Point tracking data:
BEGIN
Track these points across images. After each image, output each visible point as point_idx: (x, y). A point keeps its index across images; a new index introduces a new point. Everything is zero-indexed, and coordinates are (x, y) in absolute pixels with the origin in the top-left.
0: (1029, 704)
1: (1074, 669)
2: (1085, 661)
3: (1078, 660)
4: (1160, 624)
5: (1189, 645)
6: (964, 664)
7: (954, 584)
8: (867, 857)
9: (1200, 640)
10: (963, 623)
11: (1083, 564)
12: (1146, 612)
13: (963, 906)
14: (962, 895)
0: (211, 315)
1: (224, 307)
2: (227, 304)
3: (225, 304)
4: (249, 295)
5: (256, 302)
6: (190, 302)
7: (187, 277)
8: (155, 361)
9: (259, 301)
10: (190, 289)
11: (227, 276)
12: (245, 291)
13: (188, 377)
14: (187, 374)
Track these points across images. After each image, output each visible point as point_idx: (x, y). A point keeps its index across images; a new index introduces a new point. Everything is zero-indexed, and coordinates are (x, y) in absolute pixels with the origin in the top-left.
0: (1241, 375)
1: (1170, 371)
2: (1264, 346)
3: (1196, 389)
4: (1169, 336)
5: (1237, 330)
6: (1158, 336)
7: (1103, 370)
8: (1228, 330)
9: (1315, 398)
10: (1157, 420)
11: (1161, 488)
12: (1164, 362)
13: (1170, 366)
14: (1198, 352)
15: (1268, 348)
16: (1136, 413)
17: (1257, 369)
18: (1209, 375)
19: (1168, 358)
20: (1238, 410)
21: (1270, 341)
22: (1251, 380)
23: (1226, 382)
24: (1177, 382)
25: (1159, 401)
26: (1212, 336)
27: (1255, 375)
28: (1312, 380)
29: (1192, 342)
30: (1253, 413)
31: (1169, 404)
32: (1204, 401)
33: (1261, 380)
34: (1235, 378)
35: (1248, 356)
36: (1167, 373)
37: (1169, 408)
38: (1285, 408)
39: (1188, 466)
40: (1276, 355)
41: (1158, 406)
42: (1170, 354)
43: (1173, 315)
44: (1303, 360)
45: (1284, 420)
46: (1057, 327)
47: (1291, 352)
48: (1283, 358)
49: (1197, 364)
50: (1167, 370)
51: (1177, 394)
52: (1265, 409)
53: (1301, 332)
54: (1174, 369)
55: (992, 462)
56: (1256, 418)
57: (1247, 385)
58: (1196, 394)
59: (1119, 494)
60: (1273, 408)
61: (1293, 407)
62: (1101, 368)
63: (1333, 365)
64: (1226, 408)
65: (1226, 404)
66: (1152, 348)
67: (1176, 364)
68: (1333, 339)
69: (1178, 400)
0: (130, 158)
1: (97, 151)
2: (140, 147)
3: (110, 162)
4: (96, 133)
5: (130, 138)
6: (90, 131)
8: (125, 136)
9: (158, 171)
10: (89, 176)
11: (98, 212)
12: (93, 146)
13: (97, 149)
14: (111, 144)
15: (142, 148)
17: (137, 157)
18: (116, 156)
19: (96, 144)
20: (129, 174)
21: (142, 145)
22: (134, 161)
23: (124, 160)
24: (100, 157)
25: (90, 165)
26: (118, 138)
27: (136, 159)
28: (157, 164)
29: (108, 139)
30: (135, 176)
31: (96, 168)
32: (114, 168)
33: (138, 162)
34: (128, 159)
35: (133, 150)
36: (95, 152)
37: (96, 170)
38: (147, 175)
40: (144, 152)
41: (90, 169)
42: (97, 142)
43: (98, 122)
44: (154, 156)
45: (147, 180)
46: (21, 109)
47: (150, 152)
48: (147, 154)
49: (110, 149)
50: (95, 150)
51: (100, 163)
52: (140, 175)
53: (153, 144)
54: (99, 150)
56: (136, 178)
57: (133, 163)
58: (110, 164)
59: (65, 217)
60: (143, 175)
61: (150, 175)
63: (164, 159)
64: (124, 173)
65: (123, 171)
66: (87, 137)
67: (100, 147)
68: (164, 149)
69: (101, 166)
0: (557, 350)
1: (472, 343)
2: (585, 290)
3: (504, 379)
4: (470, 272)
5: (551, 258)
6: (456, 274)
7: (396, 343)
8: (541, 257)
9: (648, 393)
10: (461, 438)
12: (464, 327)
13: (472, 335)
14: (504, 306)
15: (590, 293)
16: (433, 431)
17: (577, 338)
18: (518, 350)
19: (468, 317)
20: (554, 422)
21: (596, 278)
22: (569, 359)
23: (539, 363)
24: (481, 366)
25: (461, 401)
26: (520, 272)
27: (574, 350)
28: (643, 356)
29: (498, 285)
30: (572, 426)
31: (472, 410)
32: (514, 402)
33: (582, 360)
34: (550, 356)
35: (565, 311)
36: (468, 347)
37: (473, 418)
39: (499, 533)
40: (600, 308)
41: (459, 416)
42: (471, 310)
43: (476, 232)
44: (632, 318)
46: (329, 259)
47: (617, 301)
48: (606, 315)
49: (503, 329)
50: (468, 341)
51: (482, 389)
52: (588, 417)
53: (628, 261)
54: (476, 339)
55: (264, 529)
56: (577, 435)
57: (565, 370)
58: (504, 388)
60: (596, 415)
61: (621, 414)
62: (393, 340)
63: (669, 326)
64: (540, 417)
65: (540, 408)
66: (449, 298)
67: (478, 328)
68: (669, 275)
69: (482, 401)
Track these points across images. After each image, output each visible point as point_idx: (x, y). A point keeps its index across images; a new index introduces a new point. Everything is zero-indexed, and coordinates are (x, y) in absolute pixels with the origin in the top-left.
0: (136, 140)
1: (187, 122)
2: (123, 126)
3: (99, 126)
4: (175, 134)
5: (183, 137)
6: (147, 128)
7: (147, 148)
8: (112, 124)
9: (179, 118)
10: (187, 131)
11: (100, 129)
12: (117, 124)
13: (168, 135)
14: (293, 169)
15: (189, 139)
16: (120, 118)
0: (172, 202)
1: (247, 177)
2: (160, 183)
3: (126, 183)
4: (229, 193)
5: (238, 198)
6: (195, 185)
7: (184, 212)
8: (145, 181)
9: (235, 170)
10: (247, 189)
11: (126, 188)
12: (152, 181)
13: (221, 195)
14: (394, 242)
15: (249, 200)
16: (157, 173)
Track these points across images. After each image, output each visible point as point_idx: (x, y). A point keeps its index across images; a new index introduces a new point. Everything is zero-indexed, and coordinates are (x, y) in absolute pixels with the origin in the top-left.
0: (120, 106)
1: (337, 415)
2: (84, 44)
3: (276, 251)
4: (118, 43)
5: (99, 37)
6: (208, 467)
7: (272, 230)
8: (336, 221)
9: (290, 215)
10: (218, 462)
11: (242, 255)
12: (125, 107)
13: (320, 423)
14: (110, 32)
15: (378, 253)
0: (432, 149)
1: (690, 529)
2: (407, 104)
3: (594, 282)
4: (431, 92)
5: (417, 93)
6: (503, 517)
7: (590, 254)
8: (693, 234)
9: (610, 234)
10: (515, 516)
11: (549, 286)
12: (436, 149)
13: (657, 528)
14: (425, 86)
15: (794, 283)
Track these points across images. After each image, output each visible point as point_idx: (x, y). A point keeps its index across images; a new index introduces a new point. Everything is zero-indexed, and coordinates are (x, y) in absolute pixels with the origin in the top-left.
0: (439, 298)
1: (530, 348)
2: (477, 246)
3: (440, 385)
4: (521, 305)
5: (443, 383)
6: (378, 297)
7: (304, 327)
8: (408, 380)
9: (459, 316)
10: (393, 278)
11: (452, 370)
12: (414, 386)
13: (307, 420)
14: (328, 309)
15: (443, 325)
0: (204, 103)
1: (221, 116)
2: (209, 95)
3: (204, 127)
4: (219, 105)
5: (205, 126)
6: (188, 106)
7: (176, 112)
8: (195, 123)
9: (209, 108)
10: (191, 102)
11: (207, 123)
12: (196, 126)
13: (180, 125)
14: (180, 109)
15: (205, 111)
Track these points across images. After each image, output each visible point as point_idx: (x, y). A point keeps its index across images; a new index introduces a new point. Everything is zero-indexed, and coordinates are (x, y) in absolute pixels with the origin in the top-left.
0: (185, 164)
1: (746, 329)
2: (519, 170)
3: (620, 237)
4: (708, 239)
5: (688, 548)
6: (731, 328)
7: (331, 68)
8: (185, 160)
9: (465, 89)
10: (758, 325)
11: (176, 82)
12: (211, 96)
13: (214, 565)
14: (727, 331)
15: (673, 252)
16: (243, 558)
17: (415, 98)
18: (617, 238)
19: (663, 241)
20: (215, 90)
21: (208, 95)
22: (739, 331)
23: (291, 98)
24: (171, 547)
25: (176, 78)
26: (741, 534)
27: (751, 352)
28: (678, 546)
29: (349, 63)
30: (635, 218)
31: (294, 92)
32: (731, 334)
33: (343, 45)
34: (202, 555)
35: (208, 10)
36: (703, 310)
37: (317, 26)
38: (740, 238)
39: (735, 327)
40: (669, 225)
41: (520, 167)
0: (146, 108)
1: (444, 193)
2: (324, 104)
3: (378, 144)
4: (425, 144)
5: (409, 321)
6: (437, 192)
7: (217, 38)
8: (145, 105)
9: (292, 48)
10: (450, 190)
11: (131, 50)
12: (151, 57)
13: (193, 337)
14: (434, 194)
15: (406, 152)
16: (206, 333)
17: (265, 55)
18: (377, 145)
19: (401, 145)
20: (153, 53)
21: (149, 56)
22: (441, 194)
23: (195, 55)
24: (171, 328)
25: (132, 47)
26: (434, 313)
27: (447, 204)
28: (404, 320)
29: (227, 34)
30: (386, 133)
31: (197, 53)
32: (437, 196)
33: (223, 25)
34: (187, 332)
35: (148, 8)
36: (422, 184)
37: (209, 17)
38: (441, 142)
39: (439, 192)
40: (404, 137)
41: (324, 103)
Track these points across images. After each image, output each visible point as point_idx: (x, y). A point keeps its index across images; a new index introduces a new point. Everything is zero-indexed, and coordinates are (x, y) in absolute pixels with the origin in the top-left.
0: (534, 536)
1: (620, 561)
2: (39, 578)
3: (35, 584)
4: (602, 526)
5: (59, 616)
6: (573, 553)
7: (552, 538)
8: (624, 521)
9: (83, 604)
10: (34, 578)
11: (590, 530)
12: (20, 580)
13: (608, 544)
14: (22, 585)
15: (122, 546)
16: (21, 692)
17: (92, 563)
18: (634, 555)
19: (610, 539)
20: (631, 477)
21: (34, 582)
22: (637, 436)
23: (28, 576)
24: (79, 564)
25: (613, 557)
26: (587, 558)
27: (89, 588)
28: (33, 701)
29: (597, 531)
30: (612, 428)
END
> The problem
The reply should consist solely of the lines above from the one that has "59: (1119, 494)" through the one that has "68: (1333, 339)", reproduced exactly.

> Written answer
59: (1119, 494)
60: (1273, 408)
61: (1293, 407)
62: (1101, 368)
63: (1333, 365)
64: (1226, 408)
65: (1226, 404)
66: (1152, 348)
67: (1176, 364)
68: (1333, 339)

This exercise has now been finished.